# sigma 150 or canon 100



## redlazer (May 9, 2011)

I'm looking at getting a macro lens. I read hundreds of reviews and post, but still can't decide what lens to go with.  From what I have read the Canon is a better over all lens, but the working distance is shorter than the sigma 150.  With that being said both have great reviews and supposed to be tack sharp.  With the 7d what does everyone feel would better suet my needs?     Thank you


----------



## Zev Steinhardt (May 9, 2011)

I can't speak to the Sigma lens, but I have the older 100mm (non-L) lens from Canon and it is a great lens.  I've always liked the results that I get from using that lens. 

Here are three shots I took with that lens:


#1:






#2:






#3:






I can only imagine that the new L lens is much better -- but never having used it, I can't say for sure.  But even if you get the older lens, you won't be disappointed.

Zev Steinhardt


----------



## TheFantasticG (May 9, 2011)

I got a buddy with the Canon 100mm L and it's freaking awesome. Of course, the Sigma 150mm 2.8 is what I use and the increased distance is nice.


----------



## ChrisA (May 10, 2011)

The question is what are you going to shoot - that should help you decide what length of lens ?

I use the older Canon 100mm.  Find it fine for flowers, butterflies, damsel flies / large insects myself.


----------



## Overread (May 10, 2011)

What are you needs? You've not really stated any requirements for the macro lens for your own shooting - not even a rough idea of if you are going for insects or general shooting.

Saved data entries ::
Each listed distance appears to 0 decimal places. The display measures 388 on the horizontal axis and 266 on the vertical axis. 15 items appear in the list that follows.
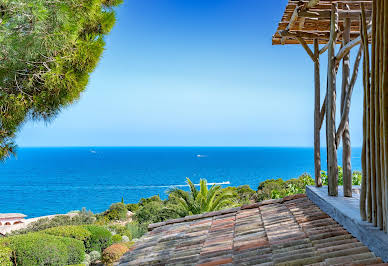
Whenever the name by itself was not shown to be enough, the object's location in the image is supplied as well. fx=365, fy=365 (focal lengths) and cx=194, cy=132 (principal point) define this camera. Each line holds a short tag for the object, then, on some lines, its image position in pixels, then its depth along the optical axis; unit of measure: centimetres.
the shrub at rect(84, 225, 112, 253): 1174
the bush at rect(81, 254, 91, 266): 1102
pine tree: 390
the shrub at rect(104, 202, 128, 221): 1956
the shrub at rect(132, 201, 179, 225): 1584
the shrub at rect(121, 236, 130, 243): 1230
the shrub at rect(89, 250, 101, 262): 1123
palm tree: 994
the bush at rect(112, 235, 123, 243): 1213
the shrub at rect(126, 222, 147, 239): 1380
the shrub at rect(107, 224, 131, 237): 1364
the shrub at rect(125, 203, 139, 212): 2141
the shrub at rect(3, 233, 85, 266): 978
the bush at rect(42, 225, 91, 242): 1144
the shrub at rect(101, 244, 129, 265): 948
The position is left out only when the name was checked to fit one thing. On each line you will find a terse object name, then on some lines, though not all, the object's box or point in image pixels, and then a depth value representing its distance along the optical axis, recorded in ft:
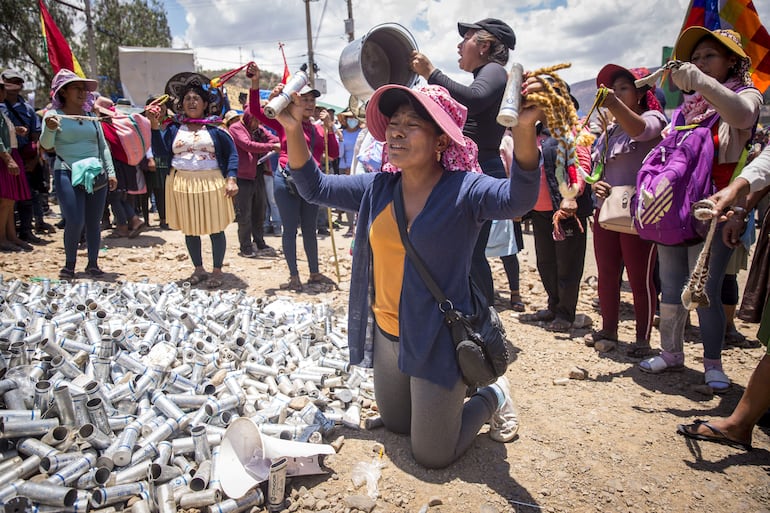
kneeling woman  8.87
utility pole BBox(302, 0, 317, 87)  88.84
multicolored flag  12.28
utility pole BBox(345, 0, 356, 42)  89.35
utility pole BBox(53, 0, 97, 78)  75.51
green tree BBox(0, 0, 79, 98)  75.36
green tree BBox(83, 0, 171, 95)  103.71
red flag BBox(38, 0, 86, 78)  22.07
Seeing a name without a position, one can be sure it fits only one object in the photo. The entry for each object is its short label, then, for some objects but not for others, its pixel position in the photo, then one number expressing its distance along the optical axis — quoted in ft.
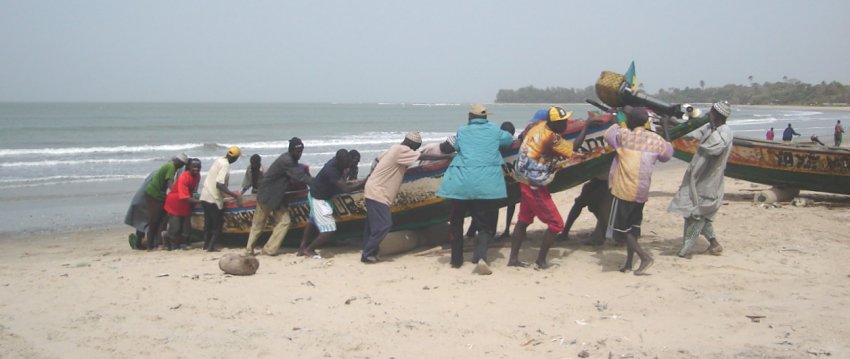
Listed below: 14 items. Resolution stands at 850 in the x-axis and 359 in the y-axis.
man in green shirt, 28.60
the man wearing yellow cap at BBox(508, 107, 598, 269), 20.49
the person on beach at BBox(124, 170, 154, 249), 29.63
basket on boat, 24.21
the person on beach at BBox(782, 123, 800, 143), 65.03
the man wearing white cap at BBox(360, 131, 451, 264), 22.68
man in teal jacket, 20.89
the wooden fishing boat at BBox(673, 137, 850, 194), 32.83
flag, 24.44
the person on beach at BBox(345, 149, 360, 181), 24.35
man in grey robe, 21.39
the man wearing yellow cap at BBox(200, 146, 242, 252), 27.17
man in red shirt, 28.14
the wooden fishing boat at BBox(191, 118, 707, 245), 23.79
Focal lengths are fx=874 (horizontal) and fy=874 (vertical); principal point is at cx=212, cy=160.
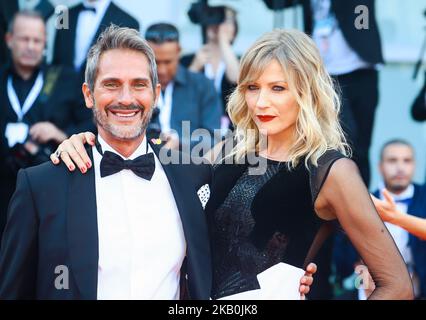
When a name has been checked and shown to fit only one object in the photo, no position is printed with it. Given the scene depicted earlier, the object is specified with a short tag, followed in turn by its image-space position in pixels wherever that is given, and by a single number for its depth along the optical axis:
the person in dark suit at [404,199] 5.49
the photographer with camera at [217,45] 6.02
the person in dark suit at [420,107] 6.03
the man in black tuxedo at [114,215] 3.17
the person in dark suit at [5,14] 6.05
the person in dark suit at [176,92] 5.57
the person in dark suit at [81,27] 5.86
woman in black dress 3.27
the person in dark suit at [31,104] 5.40
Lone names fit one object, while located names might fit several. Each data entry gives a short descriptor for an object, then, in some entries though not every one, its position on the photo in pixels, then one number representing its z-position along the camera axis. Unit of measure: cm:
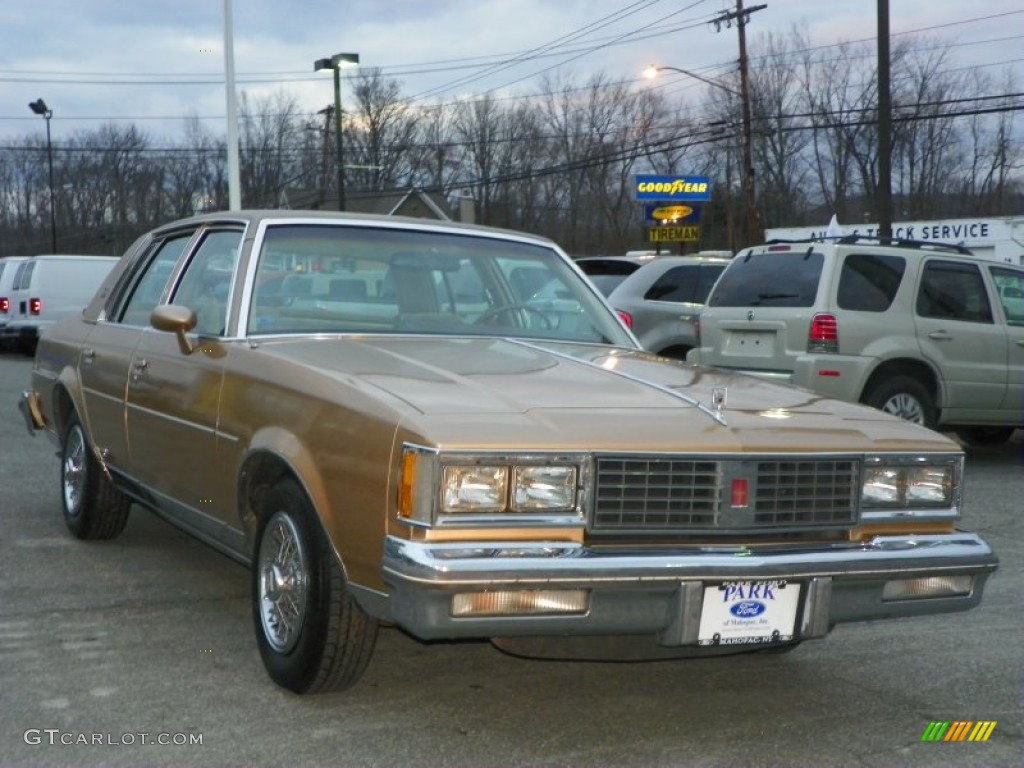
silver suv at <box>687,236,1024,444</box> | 995
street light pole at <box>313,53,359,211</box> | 2989
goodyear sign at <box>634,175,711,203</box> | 3706
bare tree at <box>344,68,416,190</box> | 5788
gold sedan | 349
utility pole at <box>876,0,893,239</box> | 1778
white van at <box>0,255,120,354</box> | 2300
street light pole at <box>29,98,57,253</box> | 4984
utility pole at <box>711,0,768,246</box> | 3048
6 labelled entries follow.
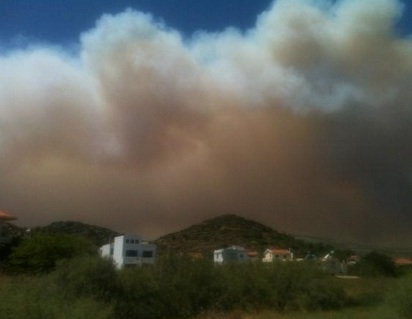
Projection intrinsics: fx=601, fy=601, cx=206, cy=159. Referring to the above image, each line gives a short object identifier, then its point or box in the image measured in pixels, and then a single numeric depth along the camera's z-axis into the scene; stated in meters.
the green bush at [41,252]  51.62
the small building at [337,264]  85.28
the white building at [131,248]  80.60
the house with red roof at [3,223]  57.56
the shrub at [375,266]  64.82
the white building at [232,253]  86.32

Task list ::
(1) In the macro lens thread, which lens does TheFantasticG say they use?
(2) Proceed with the forum thread on choosing between the Sigma 150 and Canon 100 macro lenses, starting right after its final sentence.

Responses per task ::
(1) The Sigma 150mm 2.8.

(2)
In addition which canon 100mm are you referring to - the original or the L edition?


----------



## Derrel (May 10, 2011)

Prettier bokeh on the Sigma 150 than on any other macro lens on the market--it has a cult following in multiple Asian countries where it is used for fashion and beauty work, due to its wonderful image rendering style. The Canon 100mm USM Macro is nothing special...quite average bokeh, and somewhat slowish focusing. I have it, and it's nothing out of the ordinary.


----------



## redlazer (May 10, 2011)

I looking to do insects of all kinds, general small items, and  flowers with it.  As far as the Canon L or the USM version.  I'm looking at the old USM version I can't seem to justify the huge price difference.


----------



## ChrisA (May 10, 2011)

I think you'll be pleased with the 100mm.  I'd go for that length or the Sigma 105mm / Tamron 90 for what you are planning on.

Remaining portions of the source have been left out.